Your answer must be a word-for-word copy of the listing, with all pictures excluded.

====================

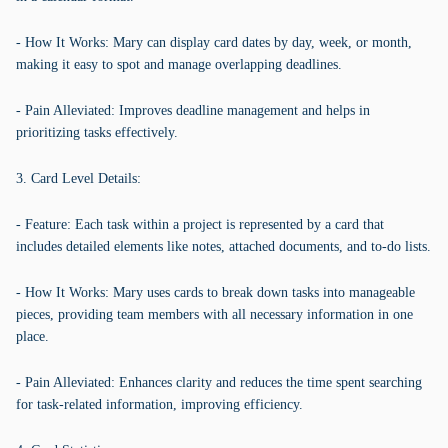
- How It Works: Mary can display card dates by day, week, or month,
making it easy to spot and manage overlapping deadlines.
- Pain Alleviated: Improves deadline management and helps in
prioritizing tasks effectively.
3. Card Level Details:
- Feature: Each task within a project is represented by a card that
includes detailed elements like notes, attached documents, and to-do lists.
- How It Works: Mary uses cards to break down tasks into manageable
pieces, providing team members with all necessary information in one
place.
- Pain Alleviated: Enhances clarity and reduces the time spent searching
for task-related information, improving efficiency.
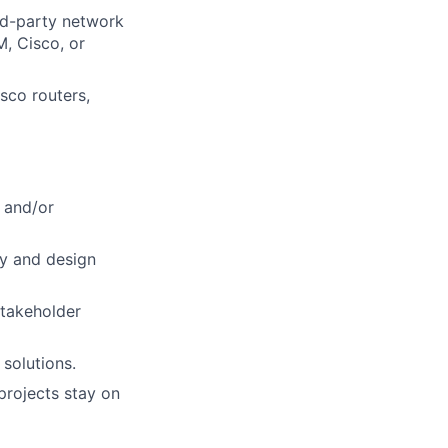
rd-party network
M, Cisco, or
isco routers,
 and/or
ty and design
stakeholder
solutions.
projects stay on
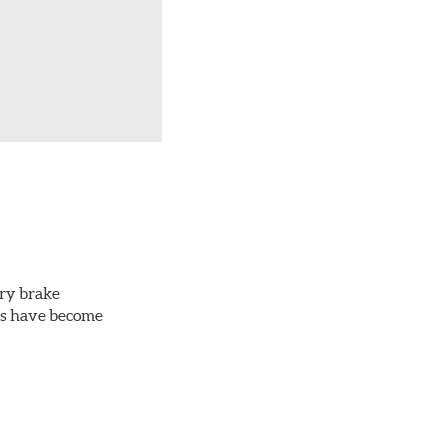
ery brake
ots have become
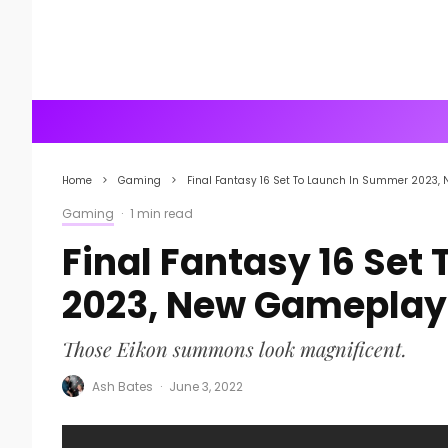
Home
Gaming
Final Fantasy 16 Set To Launch In Summer 2023
Gaming
·
1 min read
Final Fantasy 16 Set
2023, New Gamepla
Those Eikon summons look magnificent.
Ash Bates
·
June 3, 2022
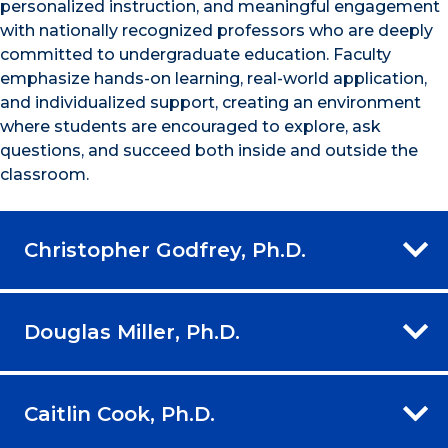
personalized instruction, and meaningful engagement
with nationally recognized professors who are deeply
committed to undergraduate education. Faculty
emphasize hands-on learning, real-world application,
and individualized support, creating an environment
where students are encouraged to explore, ask
questions, and succeed both inside and outside the
classroom.
Christopher Godfrey, Ph.D.
Douglas Miller, Ph.D.
Caitlin Cook, Ph.D.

====================

_Exercise output_
- How It Works: Mary can display card dates by day, week, or month,
making it easy to spot and manage overlapping deadlines.
- Pain Alleviated: Improves deadline management and helps in
prioritizing tasks effectively.
3. Card Level Details:
- Feature: Each task within a project is represented by a card that
includes detailed elements like notes, attached documents, and to-do lists.
- How It Works: Mary uses cards to break down tasks into manageable
pieces, providing team members with all necessary information in one
place.
- Pain Alleviated: Enhances clarity and reduces the time spent searching
for task-related information, improving efficiency.
rd-party network
M, Cisco, or
isco routers,
 and/or
ty and design
stakeholder
solutions.
projects stay on
ery brake
ots have become
Home
Gaming
Final Fantasy 16 Set To Launch In Summer 2023
Gaming
·
1 min read
Final Fantasy 16 Set
2023, New Gamepla
Those Eikon summons look magnificent.
Ash Bates
·
June 3, 2022
personalized instruction, and meaningful engagement
with nationally recognized professors who are deeply
committed to undergraduate education. Faculty
emphasize hands-on learning, real-world application,
and individualized support, creating an environment
where students are encouraged to explore, ask
questions, and succeed both inside and outside the
classroom.
Christopher Godfrey, Ph.D.
Douglas Miller, Ph.D.
Caitlin Cook, Ph.D.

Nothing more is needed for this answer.